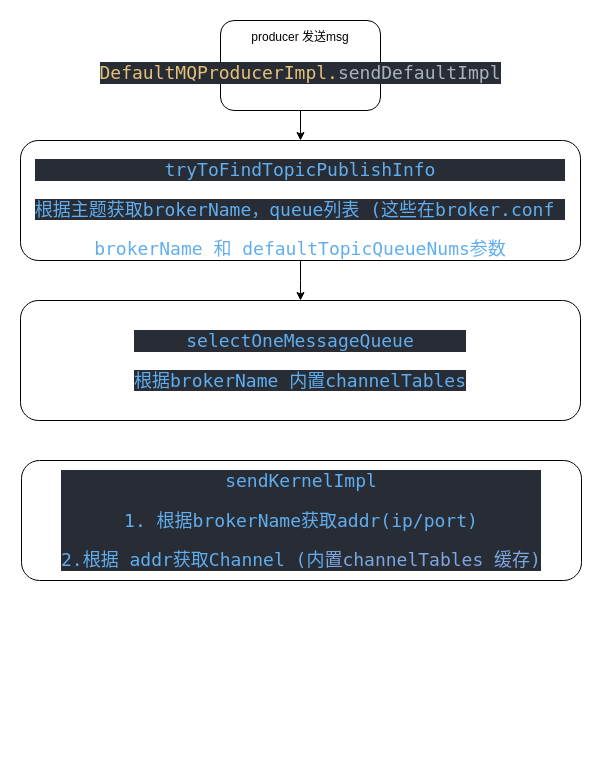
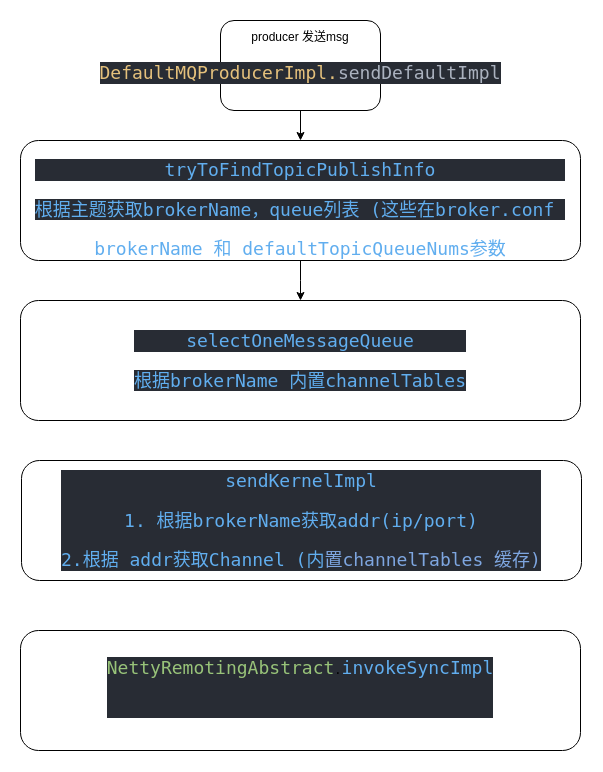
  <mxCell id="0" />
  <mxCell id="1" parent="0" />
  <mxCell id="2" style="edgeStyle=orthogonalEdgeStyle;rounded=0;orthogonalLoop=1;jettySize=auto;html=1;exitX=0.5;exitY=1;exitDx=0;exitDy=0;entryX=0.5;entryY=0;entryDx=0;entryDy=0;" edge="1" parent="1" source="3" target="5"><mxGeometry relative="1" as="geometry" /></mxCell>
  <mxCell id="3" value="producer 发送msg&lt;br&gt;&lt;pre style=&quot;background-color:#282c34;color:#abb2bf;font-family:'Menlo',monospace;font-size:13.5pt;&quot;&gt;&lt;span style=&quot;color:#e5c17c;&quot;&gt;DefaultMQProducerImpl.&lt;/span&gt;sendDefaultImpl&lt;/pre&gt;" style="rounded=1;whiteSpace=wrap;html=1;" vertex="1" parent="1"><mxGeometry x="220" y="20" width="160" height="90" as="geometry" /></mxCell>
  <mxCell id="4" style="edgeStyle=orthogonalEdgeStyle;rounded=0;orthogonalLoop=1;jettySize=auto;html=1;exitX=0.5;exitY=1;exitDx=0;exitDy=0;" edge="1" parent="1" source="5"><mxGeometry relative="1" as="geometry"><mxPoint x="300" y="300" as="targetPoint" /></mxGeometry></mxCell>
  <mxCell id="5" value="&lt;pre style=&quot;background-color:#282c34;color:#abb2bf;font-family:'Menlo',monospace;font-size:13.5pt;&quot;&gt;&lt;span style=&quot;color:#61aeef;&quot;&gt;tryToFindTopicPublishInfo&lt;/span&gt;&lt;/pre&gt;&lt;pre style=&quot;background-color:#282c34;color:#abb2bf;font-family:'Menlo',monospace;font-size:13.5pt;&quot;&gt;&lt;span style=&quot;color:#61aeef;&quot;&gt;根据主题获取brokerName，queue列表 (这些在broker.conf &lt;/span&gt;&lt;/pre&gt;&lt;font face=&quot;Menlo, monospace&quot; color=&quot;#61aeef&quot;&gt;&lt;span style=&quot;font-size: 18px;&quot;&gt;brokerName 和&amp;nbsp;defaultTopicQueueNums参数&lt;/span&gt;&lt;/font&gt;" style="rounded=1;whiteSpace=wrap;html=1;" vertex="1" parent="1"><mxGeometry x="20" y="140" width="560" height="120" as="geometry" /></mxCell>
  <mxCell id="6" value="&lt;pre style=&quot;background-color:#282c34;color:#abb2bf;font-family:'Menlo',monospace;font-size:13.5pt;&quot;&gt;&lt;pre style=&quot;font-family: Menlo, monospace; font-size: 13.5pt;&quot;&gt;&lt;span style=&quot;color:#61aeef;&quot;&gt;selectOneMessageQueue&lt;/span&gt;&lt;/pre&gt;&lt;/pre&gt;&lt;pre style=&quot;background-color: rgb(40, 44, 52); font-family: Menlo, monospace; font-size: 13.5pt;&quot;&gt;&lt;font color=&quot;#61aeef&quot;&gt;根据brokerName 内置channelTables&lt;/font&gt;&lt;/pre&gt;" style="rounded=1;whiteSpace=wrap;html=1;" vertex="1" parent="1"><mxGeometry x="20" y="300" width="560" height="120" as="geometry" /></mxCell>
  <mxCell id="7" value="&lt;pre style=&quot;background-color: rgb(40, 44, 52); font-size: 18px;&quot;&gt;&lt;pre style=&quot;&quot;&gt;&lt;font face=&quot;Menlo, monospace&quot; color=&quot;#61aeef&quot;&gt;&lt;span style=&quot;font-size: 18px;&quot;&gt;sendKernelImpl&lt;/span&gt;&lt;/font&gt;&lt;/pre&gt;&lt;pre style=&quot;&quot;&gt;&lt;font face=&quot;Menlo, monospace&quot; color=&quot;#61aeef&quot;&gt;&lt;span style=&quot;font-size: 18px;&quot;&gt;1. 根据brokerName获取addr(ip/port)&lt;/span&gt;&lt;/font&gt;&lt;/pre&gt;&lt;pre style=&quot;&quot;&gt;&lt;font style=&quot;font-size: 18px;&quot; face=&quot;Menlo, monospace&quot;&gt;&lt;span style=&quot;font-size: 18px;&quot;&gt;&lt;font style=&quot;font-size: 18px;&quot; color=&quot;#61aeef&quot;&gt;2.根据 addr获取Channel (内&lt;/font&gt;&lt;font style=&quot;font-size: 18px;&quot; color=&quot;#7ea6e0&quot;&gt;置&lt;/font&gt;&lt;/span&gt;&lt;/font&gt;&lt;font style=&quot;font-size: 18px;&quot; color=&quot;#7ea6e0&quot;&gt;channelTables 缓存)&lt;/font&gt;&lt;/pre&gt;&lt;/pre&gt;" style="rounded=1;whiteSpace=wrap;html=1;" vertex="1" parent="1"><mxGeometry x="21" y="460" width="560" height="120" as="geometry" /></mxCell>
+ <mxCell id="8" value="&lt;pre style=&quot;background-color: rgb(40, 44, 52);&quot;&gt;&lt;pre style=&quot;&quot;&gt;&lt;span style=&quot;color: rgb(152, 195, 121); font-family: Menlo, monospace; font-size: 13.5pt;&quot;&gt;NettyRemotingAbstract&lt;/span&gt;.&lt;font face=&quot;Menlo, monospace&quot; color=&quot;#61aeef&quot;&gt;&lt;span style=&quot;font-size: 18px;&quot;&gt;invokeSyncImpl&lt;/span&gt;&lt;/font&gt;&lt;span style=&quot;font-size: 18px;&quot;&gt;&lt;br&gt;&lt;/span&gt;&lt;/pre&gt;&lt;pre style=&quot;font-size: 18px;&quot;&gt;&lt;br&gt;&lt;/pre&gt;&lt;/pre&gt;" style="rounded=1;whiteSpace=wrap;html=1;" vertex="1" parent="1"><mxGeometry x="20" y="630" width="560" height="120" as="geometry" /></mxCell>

****************

- Exercise description -
From the lines above, copy out each one that contains the string "orthogonalEdgeStyle".

- Solution below -
  <mxCell id="2" style="edgeStyle=orthogonalEdgeStyle;rounded=0;orthogonalLoop=1;jettySize=auto;html=1;exitX=0.5;exitY=1;exitDx=0;exitDy=0;entryX=0.5;entryY=0;entryDx=0;entryDy=0;" edge="1" parent="1" source="3" target="5"><mxGeometry relative="1" as="geometry" /></mxCell>
  <mxCell id="4" style="edgeStyle=orthogonalEdgeStyle;rounded=0;orthogonalLoop=1;jettySize=auto;html=1;exitX=0.5;exitY=1;exitDx=0;exitDy=0;" edge="1" parent="1" source="5"><mxGeometry relative="1" as="geometry"><mxPoint x="300" y="300" as="targetPoint" /></mxGeometry></mxCell>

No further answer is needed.